CS260751B1 - Transistor frequency converter for dynamically variable four-speed drives - Google Patents

Abstract

The transistor frequency converter for dynamically demanding four-quadrant drives is designed to power single- or three-phase asynchronous or synchronous motors in dynamically demanding regulated electric drives. The converter contains two three-phase diode and two three-phase transistor bridges. The interconnected alternating sides of one diode and one transistor bridge form the input, respectively. output of the frequency converter and the interconnected direct current sides of one diode and one transistor bridge form two separate inertia-free direct current intermediate circuits.

Description

260751 3 4

The invention relates to a transistor transducer for frequency-intensive quadrant drives for powering single- or three-phase asynchronous or synchronous motors for regulated drive systems with high system performance requirements.

Previously known wiring of static frequency converters are both expressed as a one-way intermediate circuit and without a one-way intermediate circuit, i.e. a direct converter. The unidirectional intermediate circuit can be a voltage or current type, depending on whether it contains a capacitor or a choke. The considerable interconvention time constant is the reason that these connections cannot meet the highest dynamic requirements that are required for the most demanding regulated drives. A DC-to-voltage converter must have an anti-parallel pair of rectifiers at the input. .for recreation, energy feathering. On the other hand, the prior art sinusoidal frequency converter of the required frequency converter requires three pairs of electronic switches formed by a series combination of a diode and a power transistor for the two-phase connection of the inverter to each phase of the three-phase input system; for a three-phase output, "a total of eight, a set of such switches, in addition, the control circuits of such a transducer must contain, among other things, enough" oscillators ", ie, an input voltage decoder for detecting the input phase that has the most costly in the eye , respectively. the most negative potential. Based on its output code and other logic signals, the decoding logic determines the transistors to be excited in the control portion of the transducer.

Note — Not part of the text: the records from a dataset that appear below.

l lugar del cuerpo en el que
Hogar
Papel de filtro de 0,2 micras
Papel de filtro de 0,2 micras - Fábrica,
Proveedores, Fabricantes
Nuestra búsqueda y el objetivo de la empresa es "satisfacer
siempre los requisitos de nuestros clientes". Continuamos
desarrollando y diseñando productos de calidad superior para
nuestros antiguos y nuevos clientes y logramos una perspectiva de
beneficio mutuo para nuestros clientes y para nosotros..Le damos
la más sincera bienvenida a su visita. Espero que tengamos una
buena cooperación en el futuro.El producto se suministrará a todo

The essence of a transistor frequency converter for dynamically demanding quadruple drives is that both the first diode bridge with the first transistor bridge and the second diode bridge with the second transistor bridge, the cathode node of the first diode bridge, are connected by alternating current transducers. coupled to the collector node of the second transistor bridge -aq. the cathode node of the second diode band is connected to the collector node of the first transistor bridge. A similar anode node of the first diode bridge is connected to the emitter node of the second transistor bridge, respectively. the cathode node of the second diode bridge is connected to the emitter node of the first transistor bridge. The input and output of the converter is on mutually interconnected alternating sides of the bridges.

In contrast to the previously known circuitry, the number of controlled power semiconductor devices decreases. The control circuitry logic of the present invention is much simpler than the prior art wiring diagrams.

In the drawing, a specific connection of a three-phase transistor converter and frequency for dynamically demanding four-pass drives according to the invention is shown.

An alternating side of the first three-phase clock bridge 1 and an alternating side of the first three-phase transistor bridge 2 are connected to the input terminals 1L1, 1L2, 1L3. The alternating side of the second three-phase transistor bridge 4 is connected to the output terminals 2L1, 2L2, 2L3. and alternating the second three-phase diode bias 3. The cathode node of the first three-phase clock bridge 1 is coupled to the collector node of the second transistor bridge 4, and the anode node of the first diode bias 1 is coupled to the emitter node of the second, three-phase bias. transistor bridge4. The emitter node of the first three-phase transistor bridge 2 is connected to the anode of the second three-phase diode mosquito 3 and the electric node of the first transistor bridge 2 is connected to the cathode exchange of the second three-phase diode mosquito 3.

The first uncontrolled three-phase diode brass 1 always connects the most expensive inlet phase to the collector node, respectively. the most negative phase to the emitter node of the second triple phase transistor bridge 4, which the power semiconductor components of the desired algorithm connect to and disconnect the most expensive and negative phase of the output terminals 2L1, 2L2, 2L3 of the frequency converter. After switching off the transistor of the second current-phase transistor bridge 4 of the current-disconnected phase belonging to the output terminal, it switches from the switched-off transistor through the second three-phase diode bridge 3 to the excited transistor of the first three-phase transistor bridge 2.

Claims (1)

Transistor frequency converter for dynamically demanding four-quadrant drives, characterized in that the input terminals (1L1, 1L2, 1L3) are connected alternating side of the first diode bridge (1) and simultaneously alternating side of the first transistor bridge (2) and output terminals (2L1, 2L2, 2L3), the alternating side of the second transistor bridge (4) and the alternating side of the second diode bridge (3) are connected, wherein the cathode node of the first diode bias (1) is connected to the collector node of the second transistor bridge (4) and anode node of the first the diode bridge (1) is connected to the emitter node of the second transistor bridge (4), while the emitter node of the first transistor bridge (2) is connected to the anode node of the second diode bridge (3) and the collector node of the first transistor bridge (2) is connected to the cathode node of the second diode bridge (3).